Narcissists are known for their intense sexual energy and desire to gain closeness through intimacy. As you probably know, they can be highly affectionate and charming when they want to be.
Narcissists avoid intimacy because its requirements trigger their underlying fear of abandonment. Their shortcomings pertaining to emotional instability and a crippling self-loathing aura, causes them to view intimacy through a perilous lens.
They have a genuine interest in finding a partner who is compatible with them and have no interest in misleading or exploiting anyone. Narcissists, on the other hand, want to fast-forward both emotional and physical intimacy as a way to win your trust and investment in them quickly.
Narcissists love to find partners who are self-sacrificing. Narcissists dont have any desire to focus on the victims needs. He/she needs a partner who is willing to have no needs, that way, he/she can always make sure only the narcissist is taken care of.
Narcissists thrive on getting attention, feeling special, and having control. He is an expert at getting an emotional reaction out of you – good or bad – because it makes him feel powerful and better than you.
For someone with narcissism, they fantasize about having unlimited power, success, beauty, and love. They see things in extremes. Everything is over the top and they deserve the best of everything. By having unlimited success, power, brilliance, or love, they can maintain the belief they are superior to others.
Narcissists are attracted to certain types of people. Rather than weak, vulnerable people, they tend to go for the strong-willed and talented. They are also attracted to people who reflect well on themselves.
In fact, narcissists are often attracted to strong, confident, and self-assured women. While this may seem counterintuitive, it is important to realize that the narcissistic traits of grandiosity and confidence are really a mask for deep insecurity.
The best way to shut down a narcissist is to walk away from them. If all else fails, you can physically remove yourself from the conversation. Even if they keep talking, simply turn around and walk away. If they follow you, close the door.
It's easy to be seduced by generosity, expressions of love, flattery, sex, romance, and promises of commitment. This is how narcissists manipulate you to achieve their aims. They brag about themselves in order to be admired, loved, and gratified. Codependents with low self-esteem are easy targets.

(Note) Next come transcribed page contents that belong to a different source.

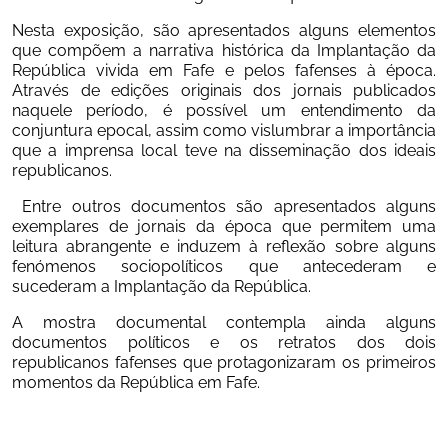
Nesta exposição, são apresentados alguns elementos 
que compõem a narrativa histórica da Implantação da 
República vivida em Fafe e pelos fafenses à época. 
Através de edições originais dos jornais publicados 
naquele período, é possível um entendimento da 
conjuntura epocal, assim como vislumbrar a importância 
que a imprensa local teve na disseminação dos ideais 
republicanos. 
 Entre outros documentos são apresentados alguns 
exemplares de jornais da época que permitem uma 
leitura abrangente e induzem à reflexão sobre alguns 
fenómenos sociopolíticos que antecederam e 
sucederam a Implantação da República. 
A mostra documental contempla ainda alguns 
documentos políticos e os retratos dos dois 
republicanos fafenses que protagonizaram os primeiros 
momentos da República em Fafe.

Manipulative people, like narcissists, can hook their victims in with a tactic called "love bombing." It's the stage of the relationship where they identify their target, then make them feel like the most special person in the world by showering them with compliments, affection, and gifts.
Clients with strong narcissistic personality traits can default into hypersexual, detached stimulating-seeking modes where they become involved in excessive sexual preoccupation: use of pornography, cyber-sexual relationships, prostitutes, affairs, underground sadomasochism clubs, or other types of eroticism.
It is a complicated mental illness centering on an individual's inflated sense of self-importance accompanied by a lack of empathy for other people. While this is an intimidating definition, narcissistic individuals can and do fall in love and commit to romantic involvements.
Cerebral Narcissists. As discussed earlier, the word somatic relates to the body. Therefore, somatic narcissists are obsessed with their physical appearance and weight, often securing self-worth from their body image. On the other hand, cerebral narcissists gain their sense of value from their intellect.
They get jealous about everything
They talk a good game, but narcissists actually have very low self-esteem. Low self-worth/confidence/esteem is at the core of a narcissism. This low sense of self naturally makes it extremely easy for them to become jealous – very jealous.
Thus, narcissists may pay special attention to their appearance, leading to observable manifestations such as matching, fashionable clothes, and a tidy, organized appearance. Another characteristic of narcissists that might affect their physical appearance is their desire to be the center of attention.
They will often deploy a variety of narcissistic relationship patterns such as manipulation, charismatic, and exploitational tactics in order to ensure that their own needs and wants are met. As a spouse, you may be the subject of their manipulation and abuse, while your partner treats everyone else positively.
Narcissists often use money as a tool for punishment. They may reward you financially when you do what they want, and then withhold money when they feel vindictive. This can feel unsafe, degrading and confusing.
Narcissists' sexual preferences are often very specific. In bed, the narcissist may have very explicit ideas about what their partner should do or even say. They want the narrative to play out in a certain way, and they don't have patience for changes to the script.
Narcissists are known for being good in bed. They tend to be voracious and seemingly attentive lovers. Especially at the beginning of the relationship, your partner might want to have sex all the time because you're just so irresistible or they find sex with you so amazing.
Interestingly people who are more narcissistic are seemingly looking for characters they can relate to, which is what they find in reality TV, sports, political talk shows and thrillers. The authors of the research found that on the other hand people who watch the news appeared to score lower on a test of narcissism.
Grandiose sense of self-importance
Grandiosity is the defining characteristic of narcissism. More than just arrogance or vanity, grandiosity is an unrealistic sense of superiority. Narcissists believe they are unique or “special” and can only be understood by other special people.